No domingo, experimentei algo mais arriscado: fomos ao Museu da Lourinhã ver os dinossauros. A palavra "museu" e uma viagem um bocadinho mais longa deixaram logo as crianças de pé atrás. Este pequeno museu tem um núcleo de etnografia muito engraçado, pelo menos para mim, que gosto das coisas "do antigamente", mas que os meus filhos acharam uma chatice. Obviamente. Os vestígios pré-históricos já mereceram mais alguma atenção e a visita valeu a pena, sobretudo, pelos ossos dos dinossauros (ainda que muitos deles sejam réplicas). Não que eles tenham ficado deslumbrados mas, pronto, tenho sempre esperança que guardem alguma coisa destas visitas... Depois da "seca do museu", salvei o domingo com uma ida à praia, ali perto. Estava uma tarde quente, os putos vestiram o fato de banho, fartaram-se de correr e ainda molharam os pés. Não fosse as ondas serem tão assustadoras e de certeza que teriam ido ao banho.
O melhor do museu? Tenho a certeza que eles iriam responder que foi isto: trouxemos um "ovo de dinossauro" e agora temos um bicharoco prestes a nascer na nossa cozinha.
E até eu tenho que concordar: é tudo a fingir mas é um brinquedo mesmo giro.

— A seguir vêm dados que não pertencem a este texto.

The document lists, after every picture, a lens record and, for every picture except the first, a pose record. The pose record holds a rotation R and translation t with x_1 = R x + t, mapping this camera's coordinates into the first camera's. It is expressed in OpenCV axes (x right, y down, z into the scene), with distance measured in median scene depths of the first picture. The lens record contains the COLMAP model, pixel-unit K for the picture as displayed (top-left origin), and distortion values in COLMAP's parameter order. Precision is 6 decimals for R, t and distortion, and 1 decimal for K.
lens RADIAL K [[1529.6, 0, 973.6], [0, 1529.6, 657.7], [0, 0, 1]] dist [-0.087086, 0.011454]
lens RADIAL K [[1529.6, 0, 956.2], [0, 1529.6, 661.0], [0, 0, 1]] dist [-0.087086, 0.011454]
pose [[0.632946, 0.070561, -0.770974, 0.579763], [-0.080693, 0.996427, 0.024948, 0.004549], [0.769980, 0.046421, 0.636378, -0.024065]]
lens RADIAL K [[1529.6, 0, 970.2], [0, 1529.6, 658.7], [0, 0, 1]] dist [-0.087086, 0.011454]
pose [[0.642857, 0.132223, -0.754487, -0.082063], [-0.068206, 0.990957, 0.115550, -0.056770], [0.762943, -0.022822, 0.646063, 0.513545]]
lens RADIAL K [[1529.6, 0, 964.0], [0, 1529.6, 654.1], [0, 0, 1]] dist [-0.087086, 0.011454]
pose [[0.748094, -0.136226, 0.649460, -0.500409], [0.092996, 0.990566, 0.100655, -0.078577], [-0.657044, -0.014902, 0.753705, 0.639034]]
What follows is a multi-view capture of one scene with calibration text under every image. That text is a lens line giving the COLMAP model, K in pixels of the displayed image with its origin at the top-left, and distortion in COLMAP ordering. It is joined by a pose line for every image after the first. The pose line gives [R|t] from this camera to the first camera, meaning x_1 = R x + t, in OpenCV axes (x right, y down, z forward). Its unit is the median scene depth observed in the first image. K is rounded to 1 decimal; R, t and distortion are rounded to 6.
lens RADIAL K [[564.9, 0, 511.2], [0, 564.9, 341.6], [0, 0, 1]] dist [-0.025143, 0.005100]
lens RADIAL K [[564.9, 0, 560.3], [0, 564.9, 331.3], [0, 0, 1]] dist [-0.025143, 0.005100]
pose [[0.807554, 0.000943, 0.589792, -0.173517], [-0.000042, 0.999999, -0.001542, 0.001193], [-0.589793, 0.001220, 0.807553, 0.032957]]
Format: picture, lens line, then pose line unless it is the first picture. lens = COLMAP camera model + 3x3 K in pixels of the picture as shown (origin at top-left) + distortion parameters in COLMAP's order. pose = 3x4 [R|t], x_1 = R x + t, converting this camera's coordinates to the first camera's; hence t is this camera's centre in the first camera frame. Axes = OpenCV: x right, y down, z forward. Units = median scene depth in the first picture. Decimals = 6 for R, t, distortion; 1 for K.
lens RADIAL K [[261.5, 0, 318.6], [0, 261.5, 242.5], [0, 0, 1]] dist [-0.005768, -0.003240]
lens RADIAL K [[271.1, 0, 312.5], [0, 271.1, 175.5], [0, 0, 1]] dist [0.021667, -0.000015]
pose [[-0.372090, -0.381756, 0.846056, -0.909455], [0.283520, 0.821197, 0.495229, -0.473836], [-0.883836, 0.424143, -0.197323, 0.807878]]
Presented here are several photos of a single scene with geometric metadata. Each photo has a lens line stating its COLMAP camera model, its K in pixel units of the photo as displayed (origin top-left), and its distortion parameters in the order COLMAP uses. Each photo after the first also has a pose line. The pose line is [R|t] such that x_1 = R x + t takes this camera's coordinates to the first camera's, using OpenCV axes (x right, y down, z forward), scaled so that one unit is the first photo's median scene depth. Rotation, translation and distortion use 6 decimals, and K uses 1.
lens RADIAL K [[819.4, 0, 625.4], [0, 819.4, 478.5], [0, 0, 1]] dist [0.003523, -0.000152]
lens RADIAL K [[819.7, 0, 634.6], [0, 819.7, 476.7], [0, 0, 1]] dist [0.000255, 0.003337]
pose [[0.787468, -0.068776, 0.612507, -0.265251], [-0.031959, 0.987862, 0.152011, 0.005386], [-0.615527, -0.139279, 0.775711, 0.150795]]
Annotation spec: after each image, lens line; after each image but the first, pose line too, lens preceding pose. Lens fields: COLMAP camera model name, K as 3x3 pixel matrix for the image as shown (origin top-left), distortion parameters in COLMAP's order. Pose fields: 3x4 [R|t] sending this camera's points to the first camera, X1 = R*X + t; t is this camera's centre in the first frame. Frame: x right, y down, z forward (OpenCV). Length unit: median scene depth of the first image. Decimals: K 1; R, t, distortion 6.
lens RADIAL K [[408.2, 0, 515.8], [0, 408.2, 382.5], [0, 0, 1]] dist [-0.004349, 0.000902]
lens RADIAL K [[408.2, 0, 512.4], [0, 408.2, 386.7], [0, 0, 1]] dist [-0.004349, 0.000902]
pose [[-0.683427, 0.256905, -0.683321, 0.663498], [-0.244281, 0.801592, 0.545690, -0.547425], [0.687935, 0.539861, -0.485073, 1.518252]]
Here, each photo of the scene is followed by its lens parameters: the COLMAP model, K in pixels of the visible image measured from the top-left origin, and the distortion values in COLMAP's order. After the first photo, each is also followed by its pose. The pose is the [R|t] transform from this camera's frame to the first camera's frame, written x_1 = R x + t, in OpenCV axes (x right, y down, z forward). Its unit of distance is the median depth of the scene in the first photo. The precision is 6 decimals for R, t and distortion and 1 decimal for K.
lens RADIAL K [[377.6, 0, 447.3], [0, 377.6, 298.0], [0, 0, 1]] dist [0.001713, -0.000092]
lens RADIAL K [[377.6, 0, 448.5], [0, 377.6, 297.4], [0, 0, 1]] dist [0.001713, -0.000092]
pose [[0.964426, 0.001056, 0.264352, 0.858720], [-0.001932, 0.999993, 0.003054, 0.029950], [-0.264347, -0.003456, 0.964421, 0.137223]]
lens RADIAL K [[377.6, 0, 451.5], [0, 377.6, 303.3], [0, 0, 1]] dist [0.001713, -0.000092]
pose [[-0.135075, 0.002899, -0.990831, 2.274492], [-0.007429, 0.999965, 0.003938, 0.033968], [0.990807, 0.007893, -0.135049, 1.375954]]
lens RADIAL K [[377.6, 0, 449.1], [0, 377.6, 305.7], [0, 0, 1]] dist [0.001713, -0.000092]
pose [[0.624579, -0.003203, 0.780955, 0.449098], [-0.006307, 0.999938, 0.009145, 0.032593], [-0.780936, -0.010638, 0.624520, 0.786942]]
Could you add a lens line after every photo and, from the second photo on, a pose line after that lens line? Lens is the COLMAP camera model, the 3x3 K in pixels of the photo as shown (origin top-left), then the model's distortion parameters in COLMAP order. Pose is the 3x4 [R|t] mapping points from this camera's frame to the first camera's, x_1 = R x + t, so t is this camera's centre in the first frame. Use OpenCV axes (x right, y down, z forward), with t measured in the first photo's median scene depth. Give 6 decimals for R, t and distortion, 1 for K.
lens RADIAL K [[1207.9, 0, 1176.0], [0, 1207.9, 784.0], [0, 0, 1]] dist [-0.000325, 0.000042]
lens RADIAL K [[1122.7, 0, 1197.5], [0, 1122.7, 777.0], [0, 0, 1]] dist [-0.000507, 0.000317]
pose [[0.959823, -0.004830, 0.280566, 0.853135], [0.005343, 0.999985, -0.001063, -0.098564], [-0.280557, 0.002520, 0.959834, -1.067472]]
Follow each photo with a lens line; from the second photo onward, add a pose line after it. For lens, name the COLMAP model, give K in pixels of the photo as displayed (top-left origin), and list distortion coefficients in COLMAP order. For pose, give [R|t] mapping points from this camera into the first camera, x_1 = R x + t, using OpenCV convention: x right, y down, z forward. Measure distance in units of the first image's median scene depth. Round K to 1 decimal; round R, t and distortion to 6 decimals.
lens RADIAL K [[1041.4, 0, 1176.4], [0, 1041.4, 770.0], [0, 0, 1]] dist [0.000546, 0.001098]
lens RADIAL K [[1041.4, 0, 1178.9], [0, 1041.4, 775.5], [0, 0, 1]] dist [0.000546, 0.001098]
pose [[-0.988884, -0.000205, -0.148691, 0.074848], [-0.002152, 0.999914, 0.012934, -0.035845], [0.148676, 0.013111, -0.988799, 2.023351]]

Há coisas muito boas em A Fábrica de Nada, o filme de Pedro Pinho. Mostrar-nos a degradação daquela zona urbana, mesmo às portas de Lisboa, as chaminés, as fábricas, os armazéns, os prédios, uma tristeza em forma de cimento. Os operários que nos contam as suas histórias e que representam outras histórias que poderiam ser suas. A descoberta do fantástico José Smith Vargas. Aquela sensação de que poderíamos ser nós, porque nisto de empresas que passam por processos de reestruturação tanto faz que seja uma fábrica de elevadores ou uma fábrica de notícias, há sempre uns administradores que acenam com indemnizações e promessas vãs. Fazer-nos pensar na importância do trabalho, no que somos quando não temos trabalho e na vida que existe (ou que não existe) para além do trabalho.Todo esse lado documental misturado com a ficção é muito bom. É um óptimo retrato da crise dos últimos anos.
Depois há coisas de que gosto menos. Há muitas pontas da narrativa que ficam soltas e que eu gostaria de aprofundar melhor. Por mim, preferia perceber melhor o que pensa o José e a sua vida fora da fábrica e em compensação dispensava todos aqueles intelectuais a falarem francês e a fazerem revoluções à mesa do jantar, sem terem qualquer noção da realidade e das dificuldades da vida das pessoas. Sim, eu sei, era mesmo essa a intenção do realizador, mostrar como a teoria e a prática estão tão afastadas. Mas parecia-me dispensável. Reparem. É engraçado encontrar referências à Torre Bela, quer nas conversas do operários quer no facto de haver um estrangeiro a fazer um filme na cooperativa e a querer moldar a realidade à sua medida. Mas seria ainda mais interessante se o filme me explicasse quem é aquele estrangeiro em vez de me obrigar a ir pesquisar depois de sair do cinema (é o argentino Danièle Incalcaterra, realizador na vida real de um documentário, Fasinpat - Fábrica sin patrón, de 2004). E já agora quem são os outros intelectuais que aparecem - um deles, por exemplo, é o filósofo alemão Anselm Jappe, descobri depois. Há uma certa sobranceria nesta maneira de tratar os espectadores, não lhes dando toda a informação necessária para um entendimento claro do que ali se passa, que me irrita um pouco, devo confessar. E que faz com o que o próprio filme fique preso na armadilha intelectual que tenta criticar.